### Activity
Report each line of the data that includes the word "neck".

:: Excerpted data

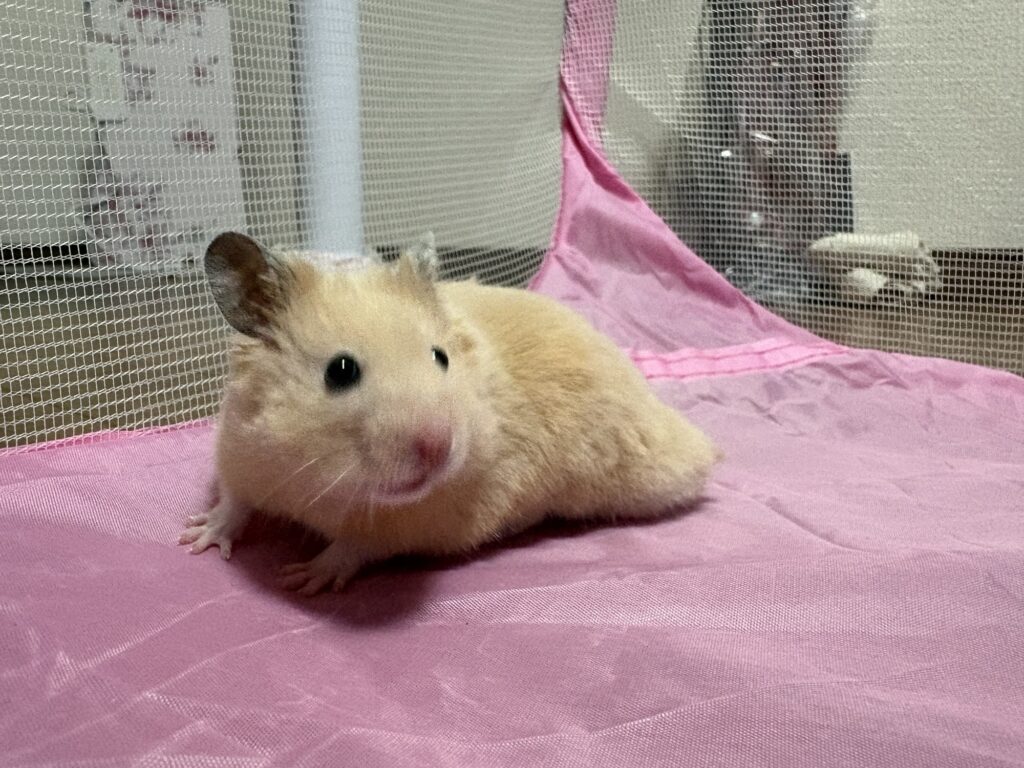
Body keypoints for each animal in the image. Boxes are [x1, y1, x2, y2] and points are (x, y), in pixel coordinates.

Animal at [180, 231, 721, 594]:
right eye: (340, 371)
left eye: (441, 357)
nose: (439, 448)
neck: (321, 476)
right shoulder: (241, 452)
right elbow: (233, 505)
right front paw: (194, 539)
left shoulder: (408, 526)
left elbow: (353, 549)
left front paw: (302, 578)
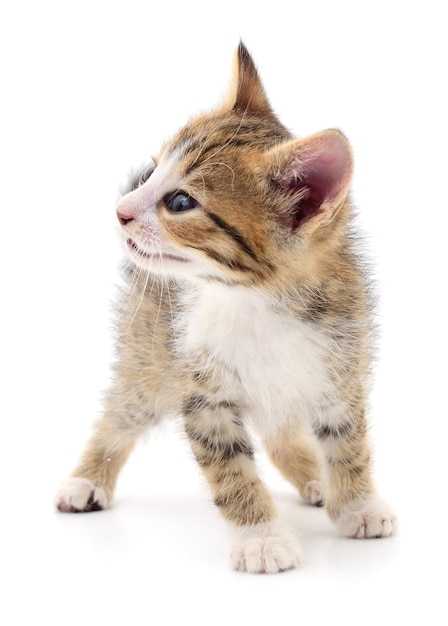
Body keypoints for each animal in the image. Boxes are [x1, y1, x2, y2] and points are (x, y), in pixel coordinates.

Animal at [56, 42, 396, 572]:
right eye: (153, 169)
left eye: (179, 202)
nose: (121, 211)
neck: (258, 302)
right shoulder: (202, 393)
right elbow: (231, 472)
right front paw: (261, 537)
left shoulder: (341, 368)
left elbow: (348, 442)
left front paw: (357, 504)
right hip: (149, 357)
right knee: (120, 412)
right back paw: (87, 477)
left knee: (280, 432)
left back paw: (312, 475)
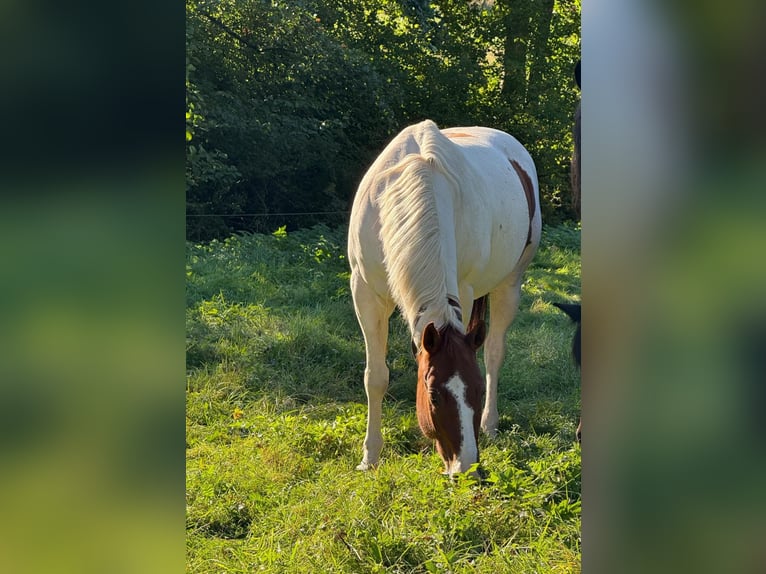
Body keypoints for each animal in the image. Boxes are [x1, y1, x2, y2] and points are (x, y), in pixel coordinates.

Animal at [347, 119, 541, 475]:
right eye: (434, 396)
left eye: (477, 391)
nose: (465, 467)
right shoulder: (365, 293)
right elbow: (376, 377)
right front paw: (370, 456)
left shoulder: (463, 292)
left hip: (510, 283)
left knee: (494, 351)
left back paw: (490, 424)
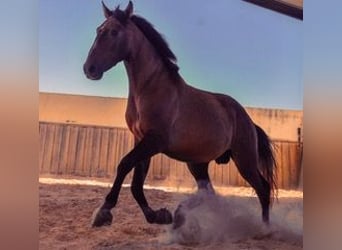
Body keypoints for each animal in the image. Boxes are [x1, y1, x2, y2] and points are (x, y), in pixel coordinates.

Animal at [83, 1, 278, 229]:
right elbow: (136, 184)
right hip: (197, 164)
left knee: (263, 189)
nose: (89, 69)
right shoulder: (141, 140)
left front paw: (103, 211)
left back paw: (265, 227)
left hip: (244, 160)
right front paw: (157, 215)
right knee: (209, 193)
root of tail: (248, 120)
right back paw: (181, 215)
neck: (151, 88)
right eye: (98, 30)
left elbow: (124, 165)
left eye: (114, 32)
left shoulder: (154, 141)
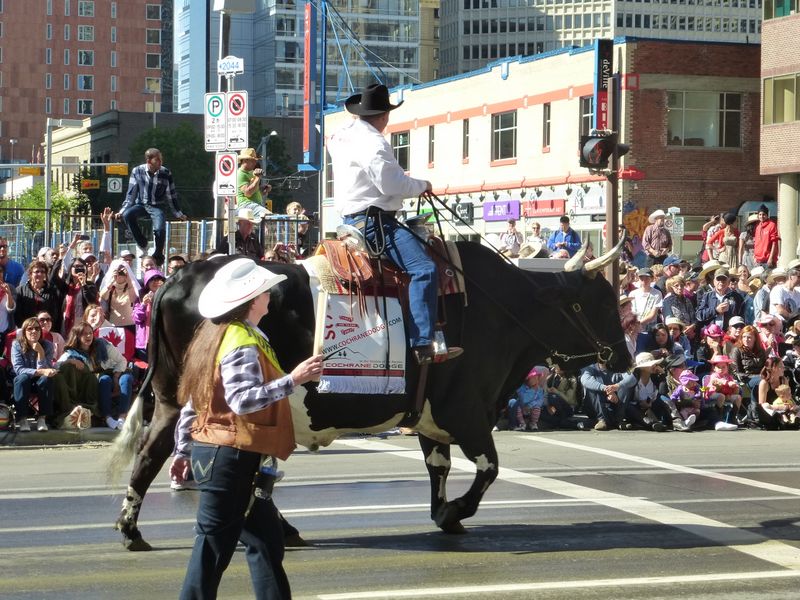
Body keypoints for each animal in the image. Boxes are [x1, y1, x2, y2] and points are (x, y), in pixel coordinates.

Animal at [109, 238, 630, 550]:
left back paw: (135, 529)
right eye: (605, 303)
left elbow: (439, 467)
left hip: (172, 397)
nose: (622, 358)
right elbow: (489, 467)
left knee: (154, 451)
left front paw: (444, 513)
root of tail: (180, 278)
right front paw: (457, 511)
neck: (500, 309)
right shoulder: (465, 411)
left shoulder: (431, 416)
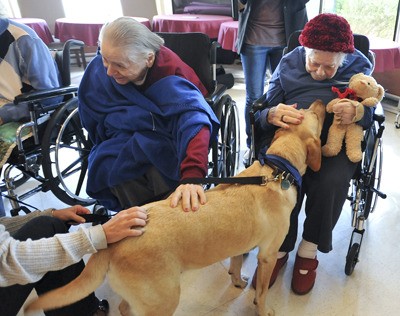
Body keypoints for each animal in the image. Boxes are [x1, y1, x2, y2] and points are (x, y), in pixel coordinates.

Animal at [26, 100, 324, 314]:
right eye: (313, 113)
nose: (321, 100)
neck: (277, 168)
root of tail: (110, 240)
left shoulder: (242, 245)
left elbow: (236, 262)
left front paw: (237, 280)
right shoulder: (268, 255)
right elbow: (261, 293)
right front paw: (262, 309)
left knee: (123, 307)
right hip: (164, 299)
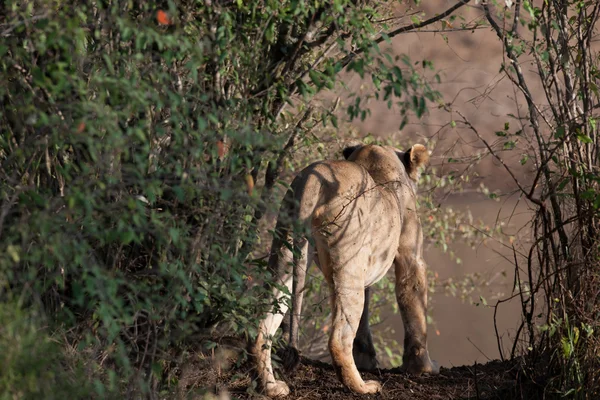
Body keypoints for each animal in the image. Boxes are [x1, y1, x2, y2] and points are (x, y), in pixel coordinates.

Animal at [251, 144, 438, 396]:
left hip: (285, 253)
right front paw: (422, 367)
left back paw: (272, 387)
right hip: (347, 263)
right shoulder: (411, 256)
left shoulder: (365, 268)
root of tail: (311, 177)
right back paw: (363, 387)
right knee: (338, 339)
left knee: (262, 326)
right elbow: (415, 309)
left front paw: (366, 359)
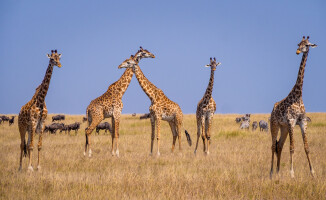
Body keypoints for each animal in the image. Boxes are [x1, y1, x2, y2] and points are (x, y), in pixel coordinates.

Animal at [268, 36, 318, 178]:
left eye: (307, 45)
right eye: (298, 44)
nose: (297, 51)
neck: (298, 95)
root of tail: (272, 109)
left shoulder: (302, 122)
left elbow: (307, 147)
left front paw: (313, 173)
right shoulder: (291, 121)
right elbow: (292, 147)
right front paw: (292, 174)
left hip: (283, 128)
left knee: (279, 145)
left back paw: (278, 172)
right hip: (274, 125)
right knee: (273, 146)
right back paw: (271, 173)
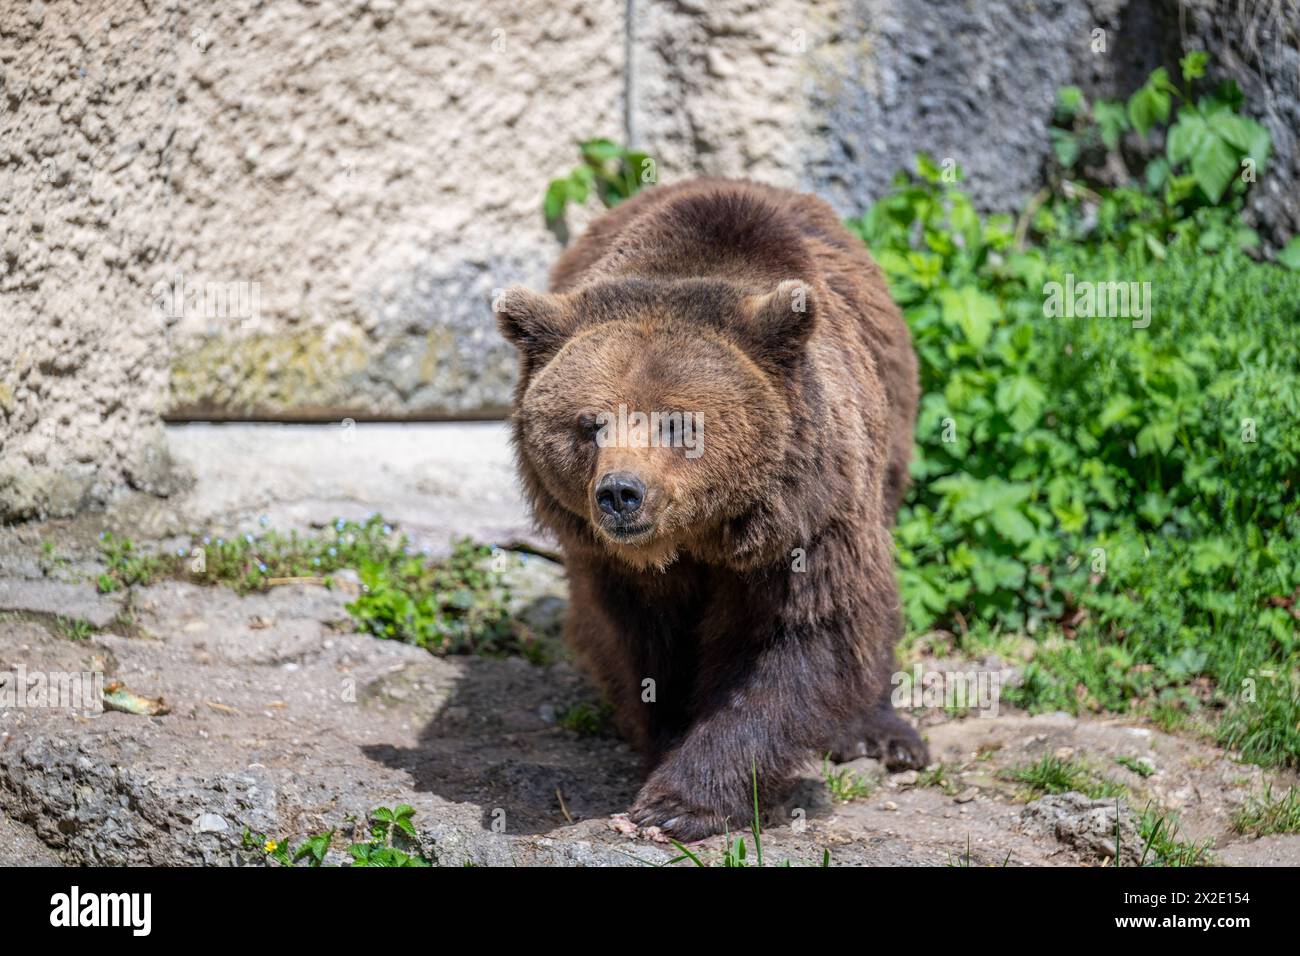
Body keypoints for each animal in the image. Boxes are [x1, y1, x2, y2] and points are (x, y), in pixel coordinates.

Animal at [496, 177, 927, 840]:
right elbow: (644, 646)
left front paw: (681, 801)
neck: (701, 536)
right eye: (590, 422)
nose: (620, 493)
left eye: (678, 423)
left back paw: (884, 734)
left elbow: (802, 639)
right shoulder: (614, 567)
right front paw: (666, 742)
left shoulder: (807, 523)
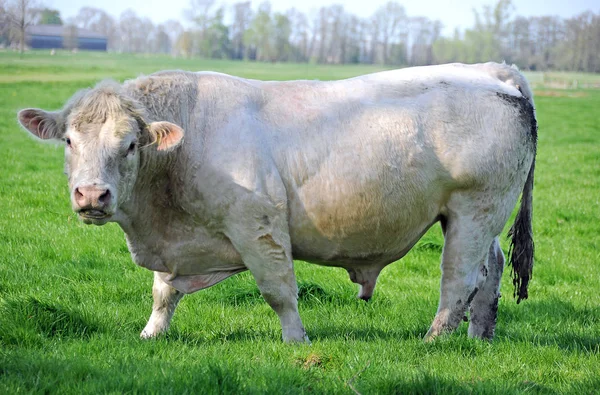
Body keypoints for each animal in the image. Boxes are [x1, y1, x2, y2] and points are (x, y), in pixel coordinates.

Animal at [18, 62, 536, 344]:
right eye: (69, 141)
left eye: (129, 145)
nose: (91, 195)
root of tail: (491, 72)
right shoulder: (182, 243)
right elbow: (164, 292)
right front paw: (150, 334)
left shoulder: (257, 224)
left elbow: (278, 290)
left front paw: (295, 339)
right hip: (474, 219)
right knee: (490, 270)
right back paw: (479, 335)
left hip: (474, 209)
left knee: (459, 280)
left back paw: (433, 340)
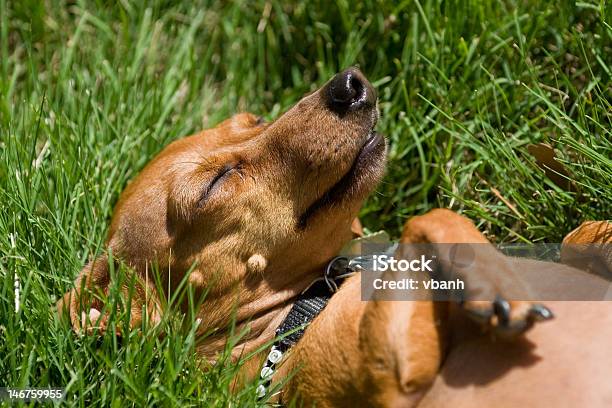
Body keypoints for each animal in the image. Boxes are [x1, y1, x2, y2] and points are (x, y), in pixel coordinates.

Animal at [57, 68, 612, 406]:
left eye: (257, 119)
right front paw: (498, 284)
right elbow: (428, 218)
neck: (309, 300)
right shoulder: (393, 376)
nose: (349, 83)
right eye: (214, 185)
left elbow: (578, 235)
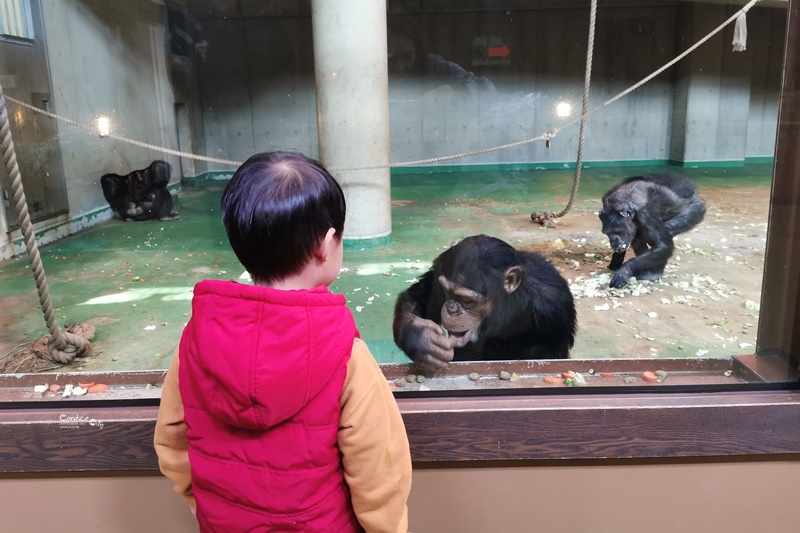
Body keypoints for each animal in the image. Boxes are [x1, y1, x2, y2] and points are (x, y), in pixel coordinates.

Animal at [392, 235, 576, 372]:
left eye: (467, 300)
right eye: (447, 292)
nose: (451, 308)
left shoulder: (554, 307)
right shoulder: (440, 268)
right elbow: (418, 300)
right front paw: (422, 339)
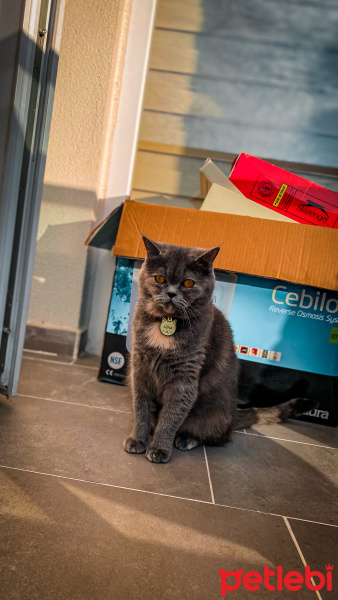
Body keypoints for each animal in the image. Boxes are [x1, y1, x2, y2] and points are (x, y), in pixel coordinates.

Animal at [124, 237, 314, 462]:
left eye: (188, 283)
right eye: (160, 278)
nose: (171, 293)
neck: (166, 322)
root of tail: (233, 414)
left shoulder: (184, 379)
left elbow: (170, 416)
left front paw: (160, 448)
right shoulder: (140, 369)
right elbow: (141, 409)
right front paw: (138, 440)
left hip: (213, 416)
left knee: (218, 436)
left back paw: (187, 439)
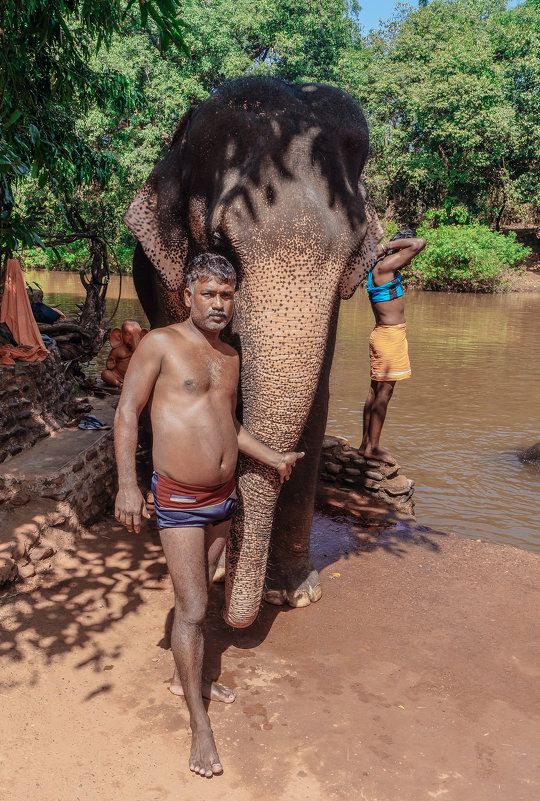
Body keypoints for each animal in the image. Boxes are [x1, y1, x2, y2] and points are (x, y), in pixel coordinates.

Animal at [124, 76, 382, 624]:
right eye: (220, 243)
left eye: (353, 255)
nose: (230, 614)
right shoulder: (167, 279)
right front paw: (223, 569)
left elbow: (317, 403)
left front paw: (293, 594)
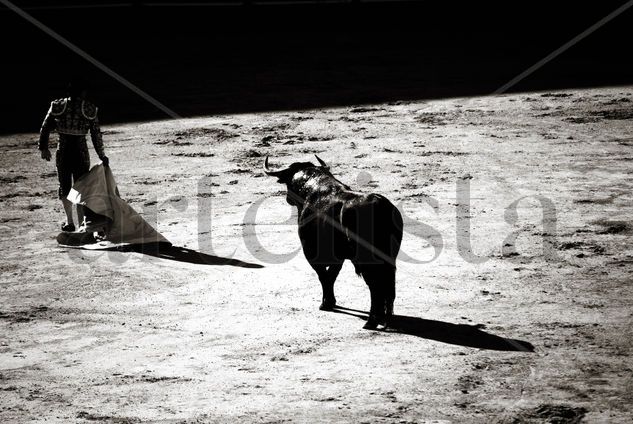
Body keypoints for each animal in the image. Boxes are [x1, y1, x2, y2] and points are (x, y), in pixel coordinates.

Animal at [262, 154, 402, 330]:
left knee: (375, 286)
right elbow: (332, 275)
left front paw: (326, 304)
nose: (288, 198)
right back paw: (386, 318)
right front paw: (330, 302)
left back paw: (371, 321)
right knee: (389, 284)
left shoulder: (310, 250)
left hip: (367, 260)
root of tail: (379, 205)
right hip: (389, 258)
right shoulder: (339, 256)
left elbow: (323, 275)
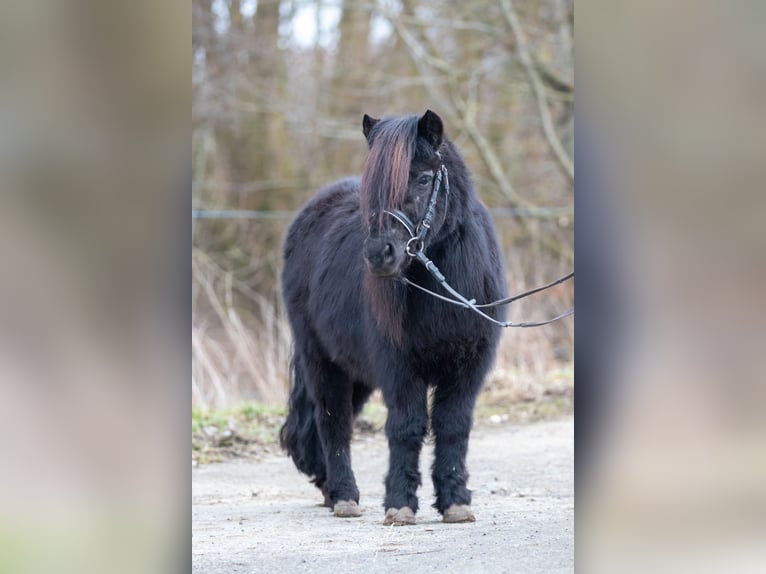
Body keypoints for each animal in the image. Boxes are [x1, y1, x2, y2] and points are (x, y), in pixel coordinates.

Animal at [280, 109, 508, 528]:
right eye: (374, 185)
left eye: (423, 178)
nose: (379, 253)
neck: (443, 287)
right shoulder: (399, 367)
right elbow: (406, 427)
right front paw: (400, 503)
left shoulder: (469, 367)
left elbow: (453, 426)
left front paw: (455, 502)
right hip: (320, 359)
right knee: (333, 420)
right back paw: (344, 495)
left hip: (354, 368)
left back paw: (328, 488)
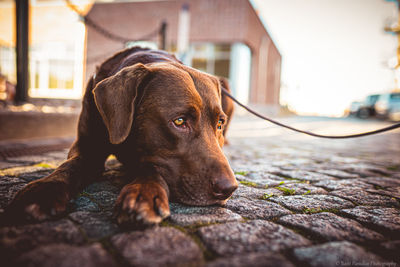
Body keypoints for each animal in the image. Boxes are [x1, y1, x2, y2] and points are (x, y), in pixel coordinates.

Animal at [6, 47, 238, 226]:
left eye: (219, 123)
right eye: (180, 121)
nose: (229, 188)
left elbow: (150, 165)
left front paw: (143, 194)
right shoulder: (87, 145)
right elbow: (70, 165)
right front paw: (44, 190)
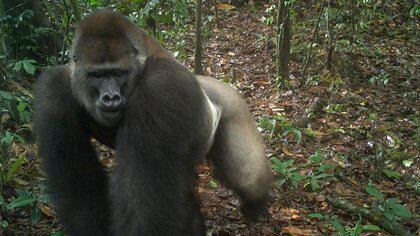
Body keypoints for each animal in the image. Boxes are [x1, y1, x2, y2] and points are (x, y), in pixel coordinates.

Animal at [35, 9, 272, 236]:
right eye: (96, 75)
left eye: (119, 73)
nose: (110, 98)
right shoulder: (54, 89)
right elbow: (77, 184)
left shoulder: (161, 88)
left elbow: (145, 202)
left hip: (234, 106)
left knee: (247, 178)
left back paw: (256, 204)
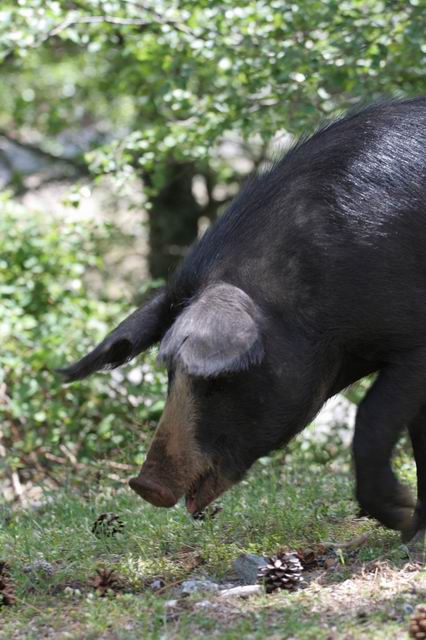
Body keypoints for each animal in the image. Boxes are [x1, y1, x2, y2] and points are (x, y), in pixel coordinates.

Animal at [60, 99, 426, 552]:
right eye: (170, 371)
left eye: (216, 379)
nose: (144, 485)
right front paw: (414, 533)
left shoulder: (415, 345)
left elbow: (371, 419)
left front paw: (402, 516)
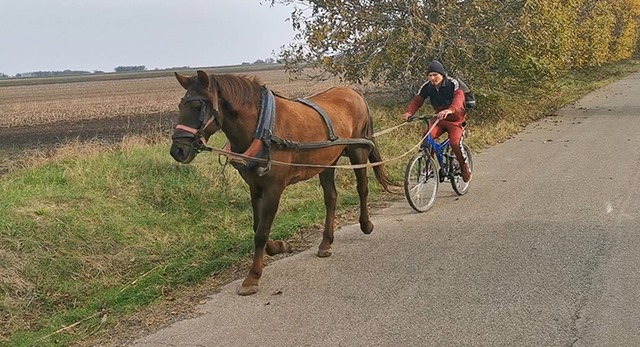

::::

### Problem solution
neck: (321, 476)
neck: (258, 302)
neck: (151, 88)
neck: (500, 309)
neck: (277, 168)
neck: (298, 95)
neck: (701, 536)
neck: (309, 300)
neck: (166, 322)
neck: (443, 287)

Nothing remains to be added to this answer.